Perhaps it depends a lot on specific implementation.
Here is some calculations I have carried out by using various calculators :

Assumptions :
1) Supporting strip is 10x10mm
2) Count of supporting strips : 20 per stator
3) Wire diameter 2mm, PVC insulatation thichness 0.6 mm.
Assume a simplification : this acts like 1mm wide conductor, 0.6mm insulator, k(PVC) = 4.
4) Wire sections : 24+12+6+12+24

It turns out that each wire can have about 0.6 pF capacitance to one supporting strip(simplification, but perhaps conservative due to assumptions in 3).

a) Reactance from center wires to supports. Multiply this by number of strips x number of wires and we have a summed capacitance of center segment to all strips :
0.6x6x20 ~= 72 pF.
b) Reactance from next segments to supports uses two times more wires(x2 segments) therefore it's capacitance is 72x2x2 = 288pF.
c) By calculating series capacitance, we have the result.
The first segmentation resistors are bypassed by equivalent capacitance of about 57.6 pF.
The 2-3 segments are bypassed by far larger capacitance of about 230 pF.

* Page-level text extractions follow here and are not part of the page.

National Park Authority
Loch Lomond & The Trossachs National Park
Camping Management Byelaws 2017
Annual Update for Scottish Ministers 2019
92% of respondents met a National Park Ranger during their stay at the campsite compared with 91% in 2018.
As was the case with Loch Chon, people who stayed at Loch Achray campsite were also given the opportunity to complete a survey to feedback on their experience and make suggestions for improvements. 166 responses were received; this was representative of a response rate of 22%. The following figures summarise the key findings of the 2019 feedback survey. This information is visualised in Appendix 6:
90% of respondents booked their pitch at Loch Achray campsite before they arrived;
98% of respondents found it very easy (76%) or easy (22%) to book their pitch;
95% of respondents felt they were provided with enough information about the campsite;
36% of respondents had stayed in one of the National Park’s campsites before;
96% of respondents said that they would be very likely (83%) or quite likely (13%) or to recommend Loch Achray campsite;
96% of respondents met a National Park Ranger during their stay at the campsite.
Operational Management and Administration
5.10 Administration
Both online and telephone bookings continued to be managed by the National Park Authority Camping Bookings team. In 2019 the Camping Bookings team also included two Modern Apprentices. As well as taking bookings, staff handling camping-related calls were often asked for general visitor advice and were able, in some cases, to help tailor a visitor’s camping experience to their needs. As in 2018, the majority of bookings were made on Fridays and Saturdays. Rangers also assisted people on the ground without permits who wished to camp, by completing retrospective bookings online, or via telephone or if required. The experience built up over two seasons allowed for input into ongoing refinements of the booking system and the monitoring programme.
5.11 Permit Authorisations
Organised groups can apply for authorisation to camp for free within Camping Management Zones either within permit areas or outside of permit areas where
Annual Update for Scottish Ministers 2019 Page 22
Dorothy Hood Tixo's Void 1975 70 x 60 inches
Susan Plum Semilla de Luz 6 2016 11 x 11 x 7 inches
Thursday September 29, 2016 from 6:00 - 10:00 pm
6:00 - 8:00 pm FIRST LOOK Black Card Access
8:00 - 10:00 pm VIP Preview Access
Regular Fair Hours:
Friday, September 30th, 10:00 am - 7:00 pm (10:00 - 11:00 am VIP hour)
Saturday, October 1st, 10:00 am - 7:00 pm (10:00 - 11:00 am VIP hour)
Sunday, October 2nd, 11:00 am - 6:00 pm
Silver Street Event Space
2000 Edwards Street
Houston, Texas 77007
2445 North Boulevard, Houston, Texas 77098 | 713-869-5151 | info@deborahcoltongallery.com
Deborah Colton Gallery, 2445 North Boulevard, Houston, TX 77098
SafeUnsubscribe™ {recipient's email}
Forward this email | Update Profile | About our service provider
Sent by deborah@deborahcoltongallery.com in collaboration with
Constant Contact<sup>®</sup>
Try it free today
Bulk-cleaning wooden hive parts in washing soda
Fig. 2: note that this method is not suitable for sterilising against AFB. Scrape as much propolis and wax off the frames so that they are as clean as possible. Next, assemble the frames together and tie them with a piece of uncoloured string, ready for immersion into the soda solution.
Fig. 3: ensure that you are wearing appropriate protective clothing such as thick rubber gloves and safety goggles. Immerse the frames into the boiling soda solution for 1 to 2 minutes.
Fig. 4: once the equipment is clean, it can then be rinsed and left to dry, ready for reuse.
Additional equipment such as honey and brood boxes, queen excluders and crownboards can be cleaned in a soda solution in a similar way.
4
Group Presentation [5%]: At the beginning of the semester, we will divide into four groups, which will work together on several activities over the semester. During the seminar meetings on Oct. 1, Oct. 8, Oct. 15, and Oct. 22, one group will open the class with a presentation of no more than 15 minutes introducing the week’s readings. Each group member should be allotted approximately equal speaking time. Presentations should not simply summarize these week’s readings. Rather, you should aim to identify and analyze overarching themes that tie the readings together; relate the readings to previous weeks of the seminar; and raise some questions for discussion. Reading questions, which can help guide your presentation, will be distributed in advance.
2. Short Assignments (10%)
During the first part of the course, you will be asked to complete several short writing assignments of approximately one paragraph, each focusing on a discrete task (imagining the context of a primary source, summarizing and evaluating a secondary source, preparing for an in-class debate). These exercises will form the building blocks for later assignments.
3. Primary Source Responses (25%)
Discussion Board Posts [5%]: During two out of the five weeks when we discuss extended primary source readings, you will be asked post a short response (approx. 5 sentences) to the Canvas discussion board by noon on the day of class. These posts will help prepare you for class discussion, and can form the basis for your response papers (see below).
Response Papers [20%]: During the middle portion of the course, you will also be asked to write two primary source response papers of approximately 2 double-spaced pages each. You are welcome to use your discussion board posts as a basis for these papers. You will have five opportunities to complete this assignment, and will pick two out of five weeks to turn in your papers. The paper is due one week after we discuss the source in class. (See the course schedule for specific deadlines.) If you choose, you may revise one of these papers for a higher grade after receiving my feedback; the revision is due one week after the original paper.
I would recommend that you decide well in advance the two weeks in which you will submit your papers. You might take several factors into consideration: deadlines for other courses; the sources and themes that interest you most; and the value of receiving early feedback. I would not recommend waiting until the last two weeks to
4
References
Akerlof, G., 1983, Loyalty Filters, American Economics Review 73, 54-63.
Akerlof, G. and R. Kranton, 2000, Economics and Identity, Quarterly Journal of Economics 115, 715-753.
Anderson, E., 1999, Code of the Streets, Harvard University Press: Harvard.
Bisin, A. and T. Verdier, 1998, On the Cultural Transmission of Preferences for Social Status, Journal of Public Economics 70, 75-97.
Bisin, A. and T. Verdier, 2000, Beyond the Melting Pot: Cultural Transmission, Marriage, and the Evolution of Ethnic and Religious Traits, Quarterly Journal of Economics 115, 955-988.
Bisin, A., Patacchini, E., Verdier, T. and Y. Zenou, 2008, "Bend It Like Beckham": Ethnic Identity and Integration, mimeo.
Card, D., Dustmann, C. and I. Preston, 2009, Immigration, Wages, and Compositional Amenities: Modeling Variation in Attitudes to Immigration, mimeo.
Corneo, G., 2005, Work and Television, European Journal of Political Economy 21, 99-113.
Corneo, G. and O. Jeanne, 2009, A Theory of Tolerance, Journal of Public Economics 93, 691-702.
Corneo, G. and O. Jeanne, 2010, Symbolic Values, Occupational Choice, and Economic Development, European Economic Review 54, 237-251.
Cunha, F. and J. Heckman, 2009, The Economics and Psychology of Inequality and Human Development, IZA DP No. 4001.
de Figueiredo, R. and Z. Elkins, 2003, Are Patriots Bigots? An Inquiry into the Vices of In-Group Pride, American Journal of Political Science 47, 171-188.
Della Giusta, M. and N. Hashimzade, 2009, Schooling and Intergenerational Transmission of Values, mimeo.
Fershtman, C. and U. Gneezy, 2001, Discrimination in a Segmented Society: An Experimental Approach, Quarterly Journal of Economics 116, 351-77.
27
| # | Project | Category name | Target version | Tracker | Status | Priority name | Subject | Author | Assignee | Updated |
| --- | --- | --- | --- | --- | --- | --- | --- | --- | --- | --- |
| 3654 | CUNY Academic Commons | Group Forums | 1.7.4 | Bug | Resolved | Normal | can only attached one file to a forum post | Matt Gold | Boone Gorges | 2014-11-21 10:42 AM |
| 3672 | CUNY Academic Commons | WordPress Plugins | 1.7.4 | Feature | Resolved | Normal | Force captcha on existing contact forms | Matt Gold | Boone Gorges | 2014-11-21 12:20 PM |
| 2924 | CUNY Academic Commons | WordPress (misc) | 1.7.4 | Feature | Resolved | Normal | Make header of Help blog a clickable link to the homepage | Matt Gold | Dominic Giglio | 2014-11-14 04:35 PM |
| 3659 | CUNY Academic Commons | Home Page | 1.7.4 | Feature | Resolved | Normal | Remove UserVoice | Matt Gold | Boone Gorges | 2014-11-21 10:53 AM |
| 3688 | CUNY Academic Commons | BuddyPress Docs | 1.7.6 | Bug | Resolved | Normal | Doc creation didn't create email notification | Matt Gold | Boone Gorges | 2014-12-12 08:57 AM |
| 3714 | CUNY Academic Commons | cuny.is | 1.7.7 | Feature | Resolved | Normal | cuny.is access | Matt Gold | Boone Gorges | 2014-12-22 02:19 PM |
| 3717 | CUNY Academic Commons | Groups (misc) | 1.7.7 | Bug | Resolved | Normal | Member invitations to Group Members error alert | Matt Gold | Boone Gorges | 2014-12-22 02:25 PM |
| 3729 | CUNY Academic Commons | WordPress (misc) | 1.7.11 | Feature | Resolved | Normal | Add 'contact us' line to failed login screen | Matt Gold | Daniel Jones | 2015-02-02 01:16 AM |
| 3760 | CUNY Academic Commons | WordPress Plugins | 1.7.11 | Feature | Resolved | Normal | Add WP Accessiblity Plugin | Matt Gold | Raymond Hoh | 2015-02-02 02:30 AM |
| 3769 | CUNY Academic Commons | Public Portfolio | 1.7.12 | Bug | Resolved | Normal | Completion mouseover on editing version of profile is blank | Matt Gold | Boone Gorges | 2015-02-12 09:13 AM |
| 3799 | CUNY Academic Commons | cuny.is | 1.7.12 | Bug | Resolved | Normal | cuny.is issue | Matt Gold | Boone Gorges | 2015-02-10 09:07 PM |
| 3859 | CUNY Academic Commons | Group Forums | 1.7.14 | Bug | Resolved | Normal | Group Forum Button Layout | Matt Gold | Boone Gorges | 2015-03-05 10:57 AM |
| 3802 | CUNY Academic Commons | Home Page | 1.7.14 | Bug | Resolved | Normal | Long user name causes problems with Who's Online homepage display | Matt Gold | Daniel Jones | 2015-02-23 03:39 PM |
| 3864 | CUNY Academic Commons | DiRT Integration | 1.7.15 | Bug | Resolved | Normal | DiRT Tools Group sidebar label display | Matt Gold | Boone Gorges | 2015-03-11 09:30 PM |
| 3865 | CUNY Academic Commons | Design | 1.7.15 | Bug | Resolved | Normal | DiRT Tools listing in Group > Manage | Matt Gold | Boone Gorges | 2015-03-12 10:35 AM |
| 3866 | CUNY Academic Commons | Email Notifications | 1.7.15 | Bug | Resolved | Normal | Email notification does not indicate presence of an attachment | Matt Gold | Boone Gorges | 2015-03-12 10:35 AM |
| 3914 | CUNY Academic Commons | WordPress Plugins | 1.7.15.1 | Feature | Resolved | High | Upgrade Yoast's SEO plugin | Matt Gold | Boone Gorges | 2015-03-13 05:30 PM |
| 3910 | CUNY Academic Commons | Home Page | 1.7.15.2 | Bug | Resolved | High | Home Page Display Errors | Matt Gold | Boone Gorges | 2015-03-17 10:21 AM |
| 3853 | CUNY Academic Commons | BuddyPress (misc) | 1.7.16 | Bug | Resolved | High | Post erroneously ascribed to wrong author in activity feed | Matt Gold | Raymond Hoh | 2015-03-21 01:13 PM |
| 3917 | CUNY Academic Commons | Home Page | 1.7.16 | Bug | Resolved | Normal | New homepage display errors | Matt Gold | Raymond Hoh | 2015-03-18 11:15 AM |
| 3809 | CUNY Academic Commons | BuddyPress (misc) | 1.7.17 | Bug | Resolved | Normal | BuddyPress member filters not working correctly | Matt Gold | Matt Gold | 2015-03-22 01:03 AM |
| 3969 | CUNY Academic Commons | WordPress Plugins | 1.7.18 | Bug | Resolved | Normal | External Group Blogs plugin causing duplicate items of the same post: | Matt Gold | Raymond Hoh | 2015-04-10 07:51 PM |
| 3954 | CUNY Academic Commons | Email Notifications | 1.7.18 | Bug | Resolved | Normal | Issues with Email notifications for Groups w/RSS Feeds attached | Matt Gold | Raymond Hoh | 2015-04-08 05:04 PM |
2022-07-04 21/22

It turns out that under these assumptions segmentation resistors are bypassed with significant capacitance which can have even lower reactance than resistance of resistors.

Regards,
Lukas.




Quote:
Originally Posted by Calvin View Post
Hi,

after my experience with aluminum frames like Audiostatic (pics of those on my website) the capacitive coupling doesn't play any significant role here.
If You want to design a 'open' stator, the redish card board often used for the inner frame structure is out. Some black plastics or transparent acrylics may be left. But those materials may have stability and strength and fixing issues. The aluminum bars are standard off of the shelf products available in any DIY store here in Germany either as square hollow tube or massive rod or in rectangular shapes. They have a good looking anodized surface, are stiff enough even for wide panels, can be easily sourced and glued. One needs to watch if the glue is agressive to the wire insulation which over time could result in leakage or even breakdown. Plastic bars may not stick well with non-aggressive glues. With aluminum bars one may even use simple waterbased household glues to fix the wires. A cheap, easy to use and reliable solution ... and very DIY
I've used hollow square of 10x10mm shape and massive 2x10mm shape in several panels successfully.
Panels are working well even after 20 years. So far the only thing I noticed every now and then is, that the metal bars aquire a bit of charge over time, that faintly zapps you on touching them. But the zap is even less than what happens walking over a carpet.